The series is currently in its seventh episode. The next three episodes will be dedicated to works by contemporary Iranian architects and to real jewels of world architecture, such as Gio Ponti’s Villa Namazee in Tehran.
- Episode 1 ‘Villa for an Older Brother’: the first episode is dedicated to the works of a young Iranian architect, Alireza Taghaboni, and in particular to his ‘Villa for an Older Brother‘, located in the Lavasan district of Tehran. The episode contains an exclusive interview with the architect of the Italian Ambassador in Tehran, Giuseppe Perrone.
- Episode 2 ‘Gaetano Pesce and the Tehran National Library’: the second instalment of the series explores the features of Pesce’s avant-garde design of the National Library of Tehran, with commentary from the distinguished architect from La Spezia. This project was a forerunner of architectural trends that would only become truly established in the 1980s and 1990s, such as the use of non-linear, fragmented spaces that create a sensation of controlled chaos and unpredictability.

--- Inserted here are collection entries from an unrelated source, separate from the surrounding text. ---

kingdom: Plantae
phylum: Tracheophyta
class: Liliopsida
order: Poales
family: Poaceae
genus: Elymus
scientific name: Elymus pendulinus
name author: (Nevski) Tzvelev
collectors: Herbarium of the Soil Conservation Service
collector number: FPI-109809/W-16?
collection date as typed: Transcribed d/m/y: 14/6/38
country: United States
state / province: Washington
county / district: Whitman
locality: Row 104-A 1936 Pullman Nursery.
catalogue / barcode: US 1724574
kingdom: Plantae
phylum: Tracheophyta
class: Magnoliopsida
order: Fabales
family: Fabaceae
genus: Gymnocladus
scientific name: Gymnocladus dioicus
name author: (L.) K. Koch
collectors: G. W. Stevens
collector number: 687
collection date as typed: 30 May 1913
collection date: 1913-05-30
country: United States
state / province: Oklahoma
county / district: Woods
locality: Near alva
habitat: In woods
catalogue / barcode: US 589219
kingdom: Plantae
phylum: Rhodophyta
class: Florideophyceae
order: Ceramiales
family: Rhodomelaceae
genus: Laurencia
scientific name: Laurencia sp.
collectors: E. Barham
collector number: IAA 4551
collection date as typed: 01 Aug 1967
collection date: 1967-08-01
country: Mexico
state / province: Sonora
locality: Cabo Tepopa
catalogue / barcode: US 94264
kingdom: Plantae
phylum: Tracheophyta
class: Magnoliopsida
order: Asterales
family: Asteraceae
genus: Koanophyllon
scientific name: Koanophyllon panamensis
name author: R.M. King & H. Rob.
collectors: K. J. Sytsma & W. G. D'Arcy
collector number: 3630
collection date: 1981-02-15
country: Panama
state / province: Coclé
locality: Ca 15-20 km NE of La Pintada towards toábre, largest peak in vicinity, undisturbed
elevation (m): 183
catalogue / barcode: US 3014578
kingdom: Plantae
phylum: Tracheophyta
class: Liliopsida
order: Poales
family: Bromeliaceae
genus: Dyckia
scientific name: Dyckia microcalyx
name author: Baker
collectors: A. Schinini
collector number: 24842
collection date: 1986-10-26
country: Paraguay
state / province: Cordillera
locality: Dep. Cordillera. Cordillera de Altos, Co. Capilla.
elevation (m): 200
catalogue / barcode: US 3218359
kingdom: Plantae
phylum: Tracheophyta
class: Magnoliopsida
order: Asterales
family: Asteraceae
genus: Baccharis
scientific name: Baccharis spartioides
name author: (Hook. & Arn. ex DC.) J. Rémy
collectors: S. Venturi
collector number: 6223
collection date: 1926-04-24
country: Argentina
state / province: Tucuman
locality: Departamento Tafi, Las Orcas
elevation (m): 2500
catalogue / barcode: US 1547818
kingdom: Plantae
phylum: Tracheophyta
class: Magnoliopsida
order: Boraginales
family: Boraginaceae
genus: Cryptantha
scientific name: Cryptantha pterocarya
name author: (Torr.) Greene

- Episode 3 ‘Architecture Meets Nature by Sara Kalantary & Reza Sayadian’: this episode analyzes the relationship between Iranian architecture and nature, through an analysis of the works of the architects Sara Kalantary and Reza Sayadian, starting with the ‘Saba’ apartments, a residential building located in the Heravi district of Tehran. In the video-documentary, the ‘Saba’ apartments, an example of low-cost and eco-sustainable urban design, are compared to Giuseppe Terragni’s historic 1930s rationalist building ‘Casa del Fascio’ in Como.
- Episode 4 ‘Orsi Khaneh: A Window on Iran’s Unique Blend of History & Modernity’: in this episode, the fusion of history and modernity in Iranian architecture is examined through the reinterpretation of the ‘Orsi’ window by the architects Keivani in the innovative design of the ‘Orsi Khaneh‘ residential building (2015), located in the Ghisha district of Tehran. The video-documentary also analyzes the elements of sun and Mithraism involved in the design of the ‘Mehr Khaneh’ apartment and the recreation of the vertical garden at the centre of the ‘Pardis Khaneh‘ project (2017), comparable to the ‘Foresta Verticale‘ (Vertical Forest) by architect Boeri.
- Episode 5 ‘Qajar Tehran. The Glass & Ceramics Museum and the Italian Residence’: beginning with the article about the Glassware and Ceramic Museum of Iran which appeared Domus in 1980, this episode illustrates the peculiar history of the Villa Cagiara located in the city centre of the Iranian capital, which belonged to a Prime Minister from modern Iranian history, Ahmad Qavam, and was transformed in the late 1970s into the Glass and Ceramics Museum.
- Episode 6 ‘Tehran’s Contemporary Museum: The Anti-Monument’: the sixth episode of the series is dedicated to the incredible history of the Tehran Museum of Contemporary Art (TMoCA). In the course of the episode, we hear directly from Kamran Diba, the building’s designer, about the fascinating genesis of the museum, located in a strategic position in the Iranian capital, to the west of what is now known as Laleh Park.
- Episode 7 ‘Isfahan Persian Gardens and New Urban Trends’: once known as the ‘garden city’, Isfahan, in central Iran, is caught between new urban demands, which have led to the slow but inexorable destruction of its green spaces, and architectural trends that challenge its identity. Through the works of the Iranian architect Shervin Hosseini, originally from Isfahan, the episode describes the city’s evolution, in which the architectural restrictions imposed by the municipality do not seem to have curbed the decline in the green spaces that have historically been the city’s distinguishing feature.